The importance of bees for a successful farm
Bees play a big role in agriculture. They pollinate crops, increase yields, and give rise to a lucrative honey industry. Bees are so important, in fact, that millions are spent renting hives to pollinate farmers’ crops.
Over one third of the food we eat relies on pollination by bees, either directly or indirectly. Many fruits, nuts, and vegetables require pollination by bees and other insects in order to yield fruit, and without pollinators these crops could all but disappear from grocery store shelves.
All of this pollination adds up to a big price tag: Honey bees contribute $24 billion annually to U.S. agriculture, and 161.8 million pounds of raw honey was produced in 2016. But honey bees, and the industry, biodiversity, and nutritional variety they provide, is at risk.
What’s Affecting Bee Populations?
Honey bees have been in crisis since 2006, when beekeepers first reported the sudden disappearances of entire colonies. Beehives were found abandoned with no sign of life except a solitary queen, and scientists were mystified.
Today, this phenomenon is known as colony collapse disorder, but the causes behind it still aren’t understood. Beekeepers continue to lose up to 45 percent of their hives every winter while trying to manage threats from several directions.
The primary suspects behind colony collapse disorder are pesticides, especially those used in industrial agriculture, and destructive pests that invade hives and spread disease.
Neonicotinoids are a group of pesticides common in the agriculture industry. Neonicotinoids are used in the production of corn, one of our country’s most important crops, as well as wheat, soy, and cotton. They also alter bee behavior, limiting their ability to harvest nectar, and weaken bees’ immune systems, leaving them more vulnerable to pests and parasites.

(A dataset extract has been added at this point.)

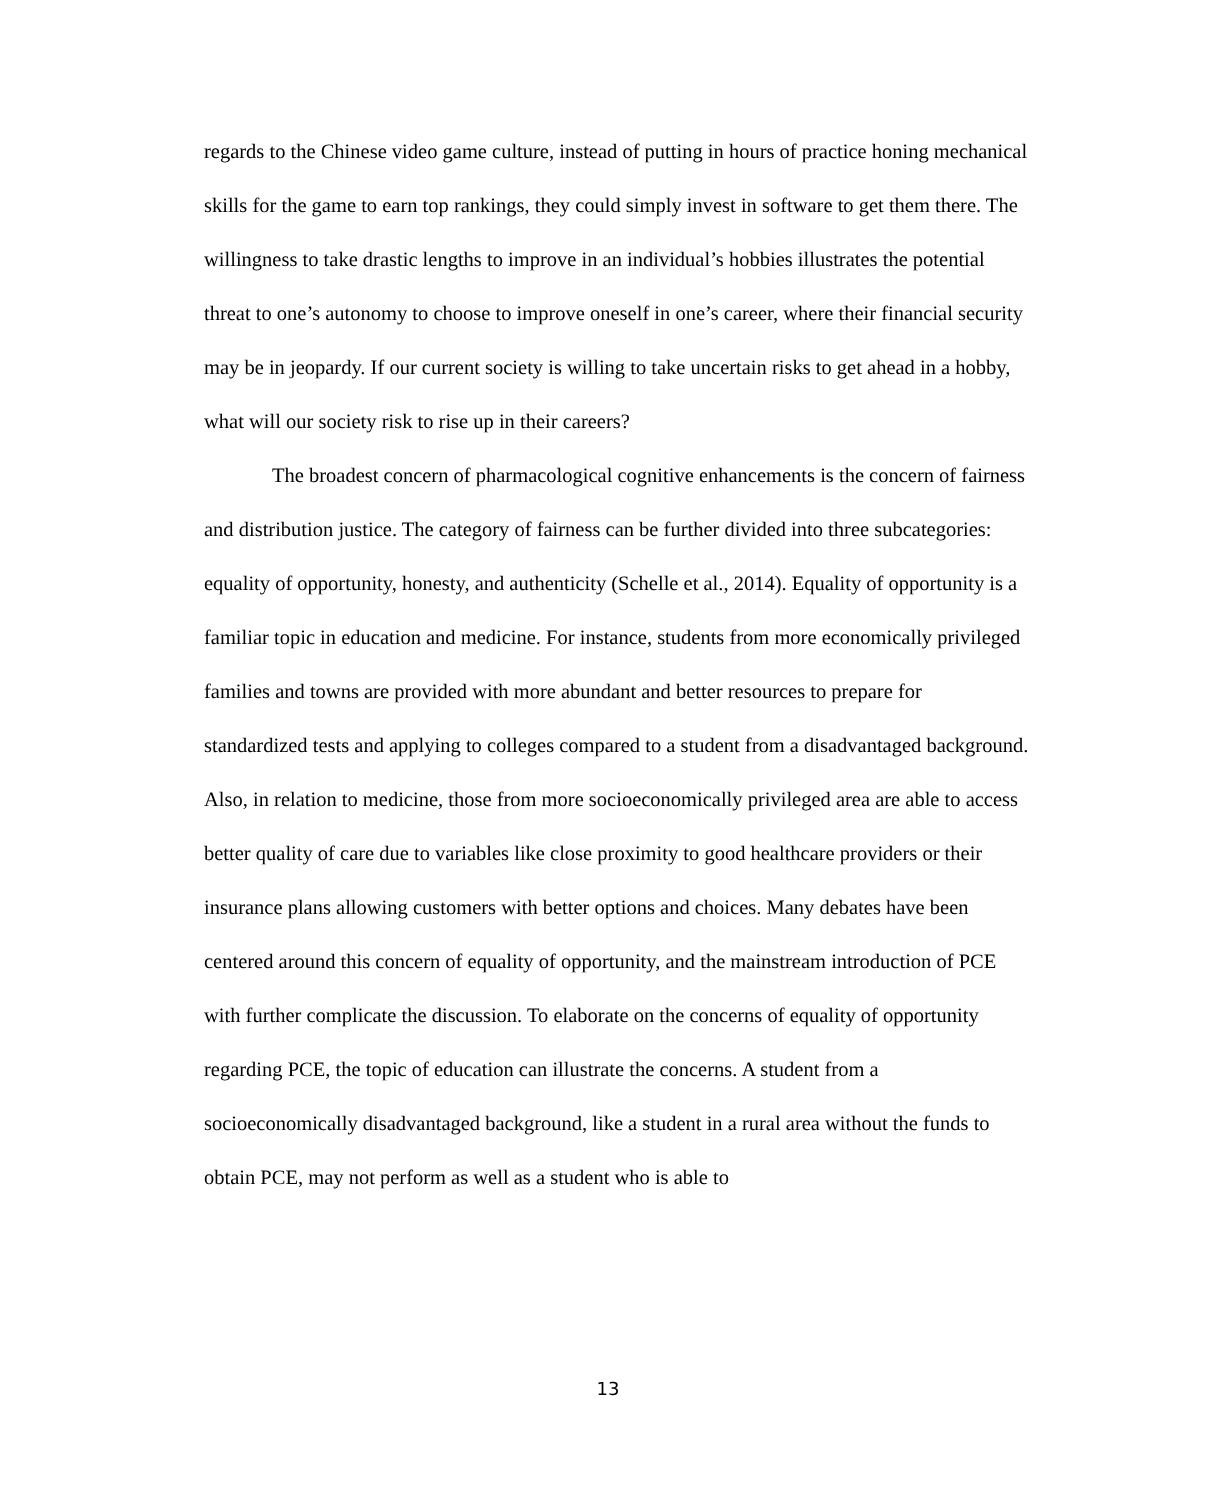regards to the Chinese video game culture, instead of putting in hours of practice honing mechanical skills for the game to earn top rankings, they could simply invest in software to get them there. The willingness to take drastic lengths to improve in an individual’s hobbies illustrates the potential threat to one’s autonomy to choose to improve oneself in one’s career, where their financial security may be in jeopardy. If our current society is willing to take uncertain risks to get ahead in a hobby, what will our society risk to rise up in their careers?
The broadest concern of pharmacological cognitive enhancements is the concern of fairness and distribution justice. The category of fairness can be further divided into three subcategories: equality of opportunity, honesty, and authenticity (Schelle et al., 2014). Equality of opportunity is a familiar topic in education and medicine. For instance, students from more economically privileged families and towns are provided with more abundant and better resources to prepare for standardized tests and applying to colleges compared to a student from a disadvantaged background. Also, in relation to medicine, those from more socioeconomically privileged area are able to access better quality of care due to variables like close proximity to good healthcare providers or their insurance plans allowing customers with better options and choices. Many debates have been centered around this concern of equality of opportunity, and the mainstream introduction of PCE with further complicate the discussion. To elaborate on the concerns of equality of opportunity regarding PCE, the topic of education can illustrate the concerns. A student from a socioeconomically disadvantaged background, like a student in a rural area without the funds to obtain PCE, may not perform as well as a student who is able to
13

The Varroa mite, is a parasite that attacks honey bees, weakening individual bees and infesting hives. Within one to two years, varroa mites can wipe out a colony of honey bees.
While Varroa mites get the most attention, they’re hardly the only pest putting bee populations in danger. Tracheal mites reduce honey production and eventually cause bees to die off. The small hive beetle is native to sub-Saharan Africa and has caused major colony loss throughout the bee population.

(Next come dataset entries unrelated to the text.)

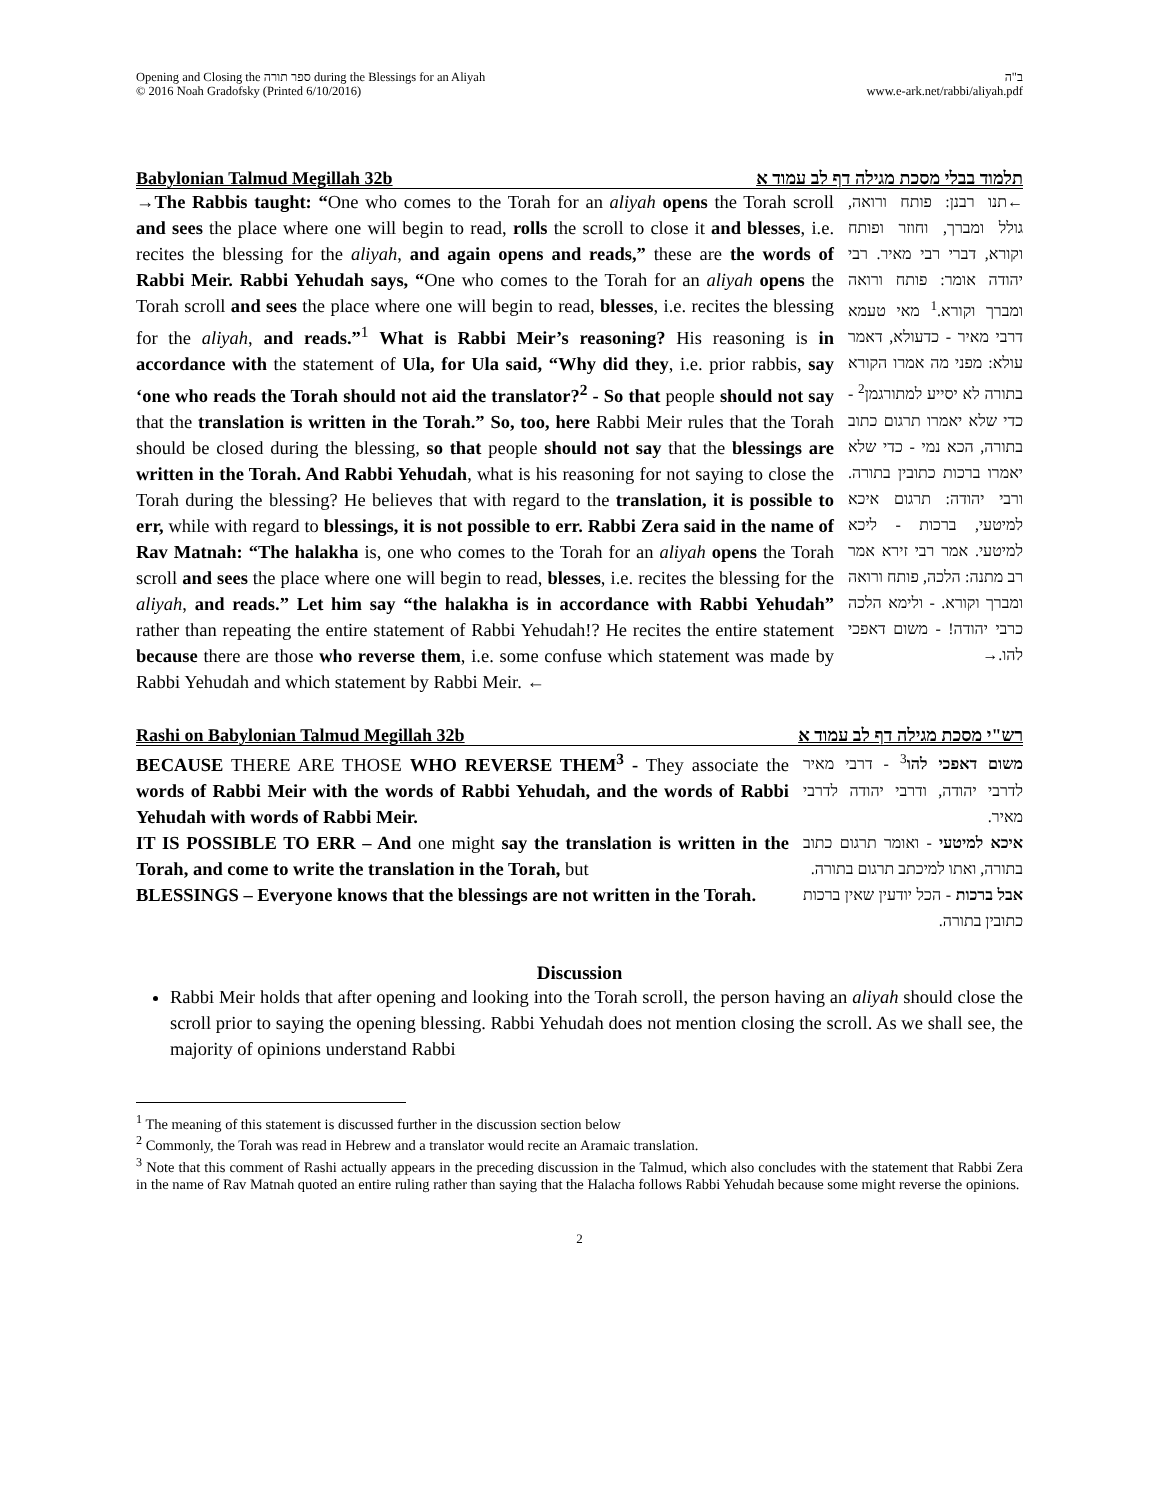Opening and Closing the ספר תורה during the Blessings for an Aliyah
© 2016 Noah Gradofsky (Printed 6/10/2016)
ב"ה
www.e-ark.net/rabbi/aliyah.pdf
Babylonian Talmud Megillah 32b תלמוד בבלי מסכת מגילה דף לב עמוד א
→The Rabbis taught: “One who comes to the Torah for an aliyah opens the Torah scroll and sees the place where one will begin to read, rolls the scroll to close it and blesses, i.e. recites the blessing for the aliyah, and again opens and reads,” these are the words of Rabbi Meir. Rabbi Yehudah says, “One who comes to the Torah for an aliyah opens the Torah scroll and sees the place where one will begin to read, blesses, i.e. recites the blessing for the aliyah, and reads.”<sup>1</sup> What is Rabbi Meir’s reasoning? His reasoning is in accordance with the statement of Ula, for Ula said, “Why did they, i.e. prior rabbis, say ‘one who reads the Torah should not aid the translator?<sup>2</sup> - So that people should not say that the translation is written in the Torah.” So, too, here Rabbi Meir rules that the Torah should be closed during the blessing, so that people should not say that the blessings are written in the Torah. And Rabbi Yehudah, what is his reasoning for not saying to close the Torah during the blessing? He believes that with regard to the translation, it is possible to err, while with regard to blessings, it is not possible to err. Rabbi Zera said in the name of Rav Matnah: “The halakha is, one who comes to the Torah for an aliyah opens the Torah scroll and sees the place where one will begin to read, blesses, i.e. recites the blessing for the aliyah, and reads.” Let him say “the halakha is in accordance with Rabbi Yehudah” rather than repeating the entire statement of Rabbi Yehudah!? He recites the entire statement because there are those who reverse them, i.e. some confuse which statement was made by Rabbi Yehudah and which statement by Rabbi Meir. ←
←תנו רבנן: פותח ורואה, גולל ומברך, וחוזר ופותח וקורא, דברי רבי מאיר. רבי יהודה אומר: פותח ורואה ומברך וקורא.<sup>1</sup> מאי טעמא דרבי מאיר - כדעולא, דאמר עולא: מפני מה אמרו הקורא בתורה לא יסייע למתורגמן<sup>2</sup> - כדי שלא יאמרו תרגום כתוב בתורה, הכא נמי - כדי שלא יאמרו ברכות כתובין בתורה. ורבי יהודה: תרגום איכא למיטעי, ברכות - ליכא למיטעי. אמר רבי זירא אמר רב מתנה: הלכה, פותח ורואה ומברך וקורא. - ולימא הלכה כרבי יהודה! - משום דאפכי להו.→
Rashi on Babylonian Talmud Megillah 32b רש"י מסכת מגילה דף לב עמוד א
BECAUSE THERE ARE THOSE WHO REVERSE THEM<sup>3</sup> - They associate the words of Rabbi Meir with the words of Rabbi Yehudah, and the words of Rabbi Yehudah with words of Rabbi Meir.
IT IS POSSIBLE TO ERR – And one might say the translation is written in the Torah, and come to write the translation in the Torah, but
BLESSINGS – Everyone knows that the blessings are not written in the Torah.
משום דאפכי להו<sup>3</sup> - דרבי מאיר לדרבי יהודה, ודרבי יהודה לדרבי מאיר.
איכא למיטעי - ואומר תרגום כתוב בתורה, ואתו למיכתב תרגום בתורה.
אבל ברכות - הכל יודעין שאין ברכות כתובין בתורה.
Discussion
Rabbi Meir holds that after opening and looking into the Torah scroll, the person having an aliyah should close the scroll prior to saying the opening blessing. Rabbi Yehudah does not mention closing the scroll. As we shall see, the majority of opinions understand Rabbi
<sup>1</sup> The meaning of this statement is discussed further in the discussion section below
<sup>2</sup> Commonly, the Torah was read in Hebrew and a translator would recite an Aramaic translation.
<sup>3</sup> Note that this comment of Rashi actually appears in the preceding discussion in the Talmud, which also concludes with the statement that Rabbi Zera in the name of Rav Matnah quoted an entire ruling rather than saying that the Halacha follows Rabbi Yehudah because some might reverse the opinions.
2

Habitat loss is another big threat to bee populations. As the amount of preserved natural environment decreases, so do bee habitats and food sources. When bees don’t have enough to forage, they can’t repopulate their hives.

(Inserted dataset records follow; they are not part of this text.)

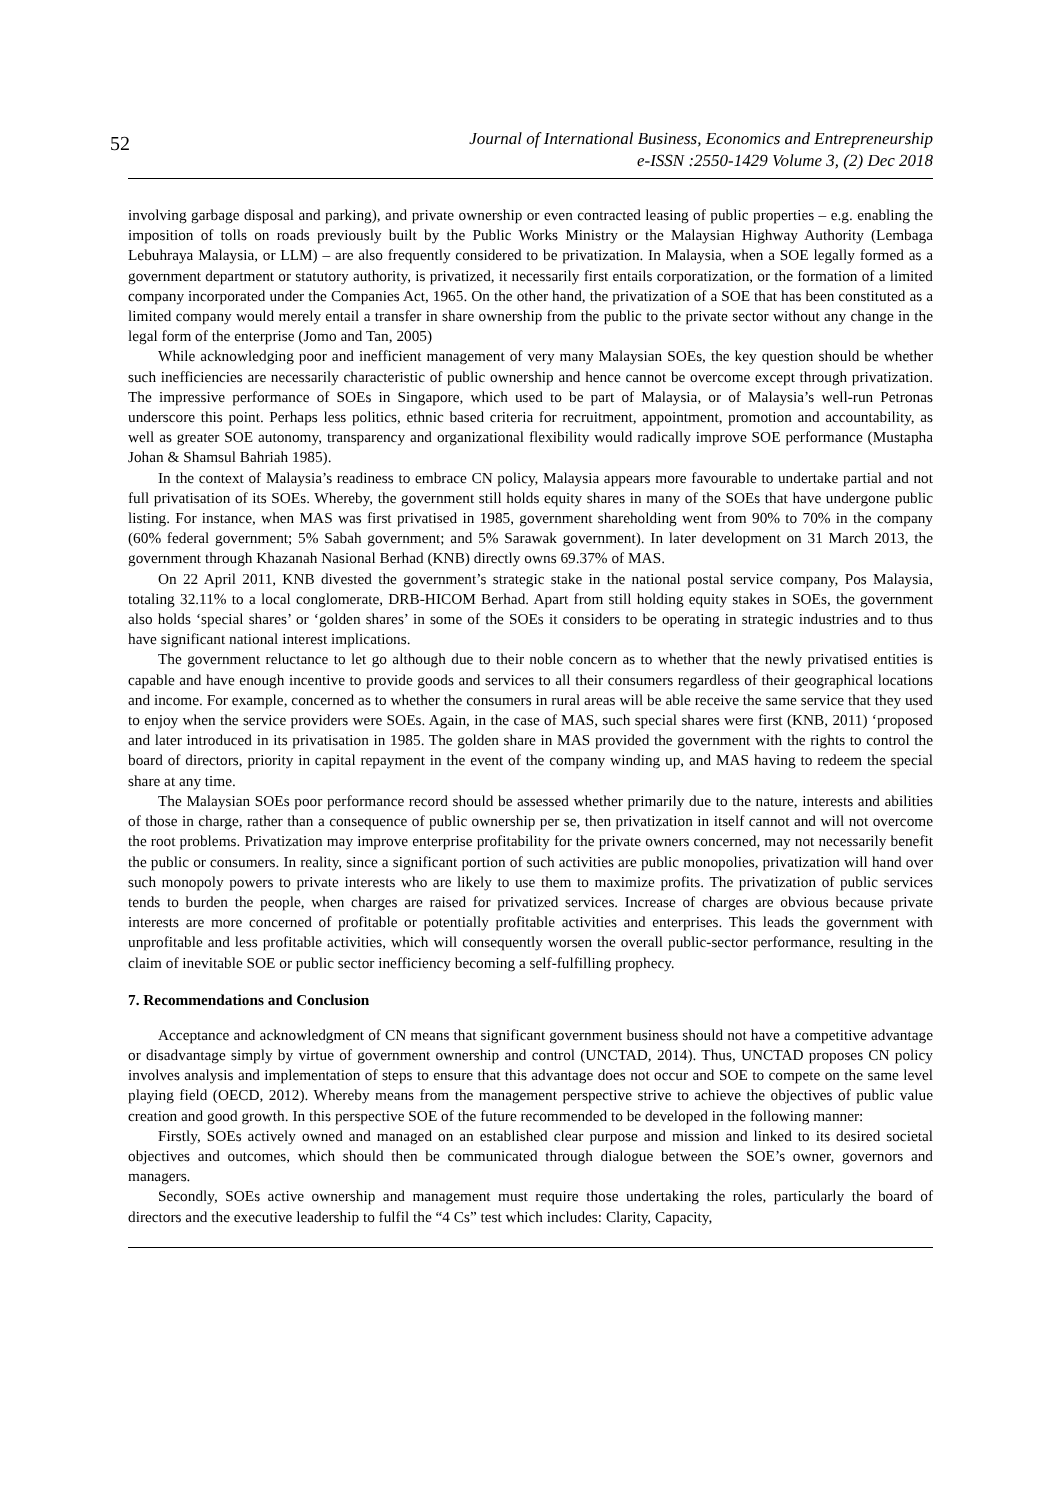52 Journal of International Business, Economics and Entrepreneurship
e-ISSN :2550-1429 Volume 3, (2) Dec 2018
involving garbage disposal and parking), and private ownership or even contracted leasing of public properties – e.g. enabling the imposition of tolls on roads previously built by the Public Works Ministry or the Malaysian Highway Authority (Lembaga Lebuhraya Malaysia, or LLM) – are also frequently considered to be privatization. In Malaysia, when a SOE legally formed as a government department or statutory authority, is privatized, it necessarily first entails corporatization, or the formation of a limited company incorporated under the Companies Act, 1965. On the other hand, the privatization of a SOE that has been constituted as a limited company would merely entail a transfer in share ownership from the public to the private sector without any change in the legal form of the enterprise (Jomo and Tan, 2005)
While acknowledging poor and inefficient management of very many Malaysian SOEs, the key question should be whether such inefficiencies are necessarily characteristic of public ownership and hence cannot be overcome except through privatization. The impressive performance of SOEs in Singapore, which used to be part of Malaysia, or of Malaysia’s well-run Petronas underscore this point. Perhaps less politics, ethnic based criteria for recruitment, appointment, promotion and accountability, as well as greater SOE autonomy, transparency and organizational flexibility would radically improve SOE performance (Mustapha Johan & Shamsul Bahriah 1985).
In the context of Malaysia’s readiness to embrace CN policy, Malaysia appears more favourable to undertake partial and not full privatisation of its SOEs. Whereby, the government still holds equity shares in many of the SOEs that have undergone public listing. For instance, when MAS was first privatised in 1985, government shareholding went from 90% to 70% in the company (60% federal government; 5% Sabah government; and 5% Sarawak government). In later development on 31 March 2013, the government through Khazanah Nasional Berhad (KNB) directly owns 69.37% of MAS.
On 22 April 2011, KNB divested the government’s strategic stake in the national postal service company, Pos Malaysia, totaling 32.11% to a local conglomerate, DRB-HICOM Berhad. Apart from still holding equity stakes in SOEs, the government also holds ‘special shares’ or ‘golden shares’ in some of the SOEs it considers to be operating in strategic industries and to thus have significant national interest implications.
The government reluctance to let go although due to their noble concern as to whether that the newly privatised entities is capable and have enough incentive to provide goods and services to all their consumers regardless of their geographical locations and income. For example, concerned as to whether the consumers in rural areas will be able receive the same service that they used to enjoy when the service providers were SOEs. Again, in the case of MAS, such special shares were first (KNB, 2011) ‘proposed and later introduced in its privatisation in 1985. The golden share in MAS provided the government with the rights to control the board of directors, priority in capital repayment in the event of the company winding up, and MAS having to redeem the special share at any time.
The Malaysian SOEs poor performance record should be assessed whether primarily due to the nature, interests and abilities of those in charge, rather than a consequence of public ownership per se, then privatization in itself cannot and will not overcome the root problems. Privatization may improve enterprise profitability for the private owners concerned, may not necessarily benefit the public or consumers. In reality, since a significant portion of such activities are public monopolies, privatization will hand over such monopoly powers to private interests who are likely to use them to maximize profits. The privatization of public services tends to burden the people, when charges are raised for privatized services. Increase of charges are obvious because private interests are more concerned of profitable or potentially profitable activities and enterprises. This leads the government with unprofitable and less profitable activities, which will consequently worsen the overall public-sector performance, resulting in the claim of inevitable SOE or public sector inefficiency becoming a self-fulfilling prophecy.
7. Recommendations and Conclusion
Acceptance and acknowledgment of CN means that significant government business should not have a competitive advantage or disadvantage simply by virtue of government ownership and control (UNCTAD, 2014). Thus, UNCTAD proposes CN policy involves analysis and implementation of steps to ensure that this advantage does not occur and SOE to compete on the same level playing field (OECD, 2012). Whereby means from the management perspective strive to achieve the objectives of public value creation and good growth. In this perspective SOE of the future recommended to be developed in the following manner:
Firstly, SOEs actively owned and managed on an established clear purpose and mission and linked to its desired societal objectives and outcomes, which should then be communicated through dialogue between the SOE’s owner, governors and managers.
Secondly, SOEs active ownership and management must require those undertaking the roles, particularly the board of directors and the executive leadership to fulfil the “4 Cs” test which includes: Clarity, Capacity,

Reasons Why Bees Are So Important To Farmers
- Most food crops benefit from pollination by bees
Insect pollination is a key ecosystem service for agriculture, influencing the productivity of 75% of crop species1 and in numerous studies, bees have been found to be the most effective and efficient pollinators.
A mix of wild pollinators and managed pollinators (such as honey bee hives and commercially reared boxes of bumble bees) are used by farmers to pollinate all manner of food crops from tomatoes to fruits like blueberries, apples, beans and almonds and seeds.
- Some crops cannot produce fruits without bees
Some plants absolutely rely on bees, and without them, the plants will produce very few, or even no fruits at all. There are a number of examples where this is the case, including watermelon plants which absolutely require pollination from both honey bees and wild bees in order for the plant to produce healthy fruits. Each flower produced by the watermelon plant only lasts a day, and ideally requires multiple visits by bees.
Lack of pollination by bees can result in significantly fewer fruits and misshapen fruits that are less sweet.
- Pollination by bees improves abundance (yield) of fruits, pulses, seeds, berries and nuts. This has been proven in numerous studies including apples, blueberries, strawberries to name a few.
- Pollination by bees results in higher profit for farmers
In other words, bees help farmers earn a living! Given that pollination by bees results in better quality produce, this means the farmer can get a higher price for his crops, so from the perspective of the farmer, bees are a valuable partner.
The farmer will plant the crop and devote the time and effort necessary to get the best quality produce, but its the input of the bees that will make the difference to how profitable his business is.
It means that every hectare of land will produce a higher amount of profit if bees are visiting the crops grown on it.
Numerous studies confirm that bee pollination enables farmers to gain a higher price for their produce, including in apples, strawberries, blueberries and watermelons.
- Pollination by bees can help increase shelf-life of fruits and reduce food waste!
Some food crops have a short shelf-life, leading to food wastage. For example, more than 90% of strawberry fruits can become non-marketable after only 4 days in storage.
Yet studies of pollination in strawberries by Klatt et al (2014) found that thanks to bees, strawberries last longer, resulting in less wastage. The longer shelf life meant that fewer fruits had to be thrown away, saving farmers lots of money.
- Bees provide pollination services even in cooler weather
A notable example is that honey bees are vital for almond pollination. This is because honey bees are able to venture out in cooler weather when other insects are still hibernating, and the almond tree is in blossom.
- Pollination by bees results in tastier fruits
By measuring the natural fruit sugar content of fruits pollinated by bees, and identical fruits not pollinated by bees, its possible to scientifically prove that pollination by bees results in sweeter fruits.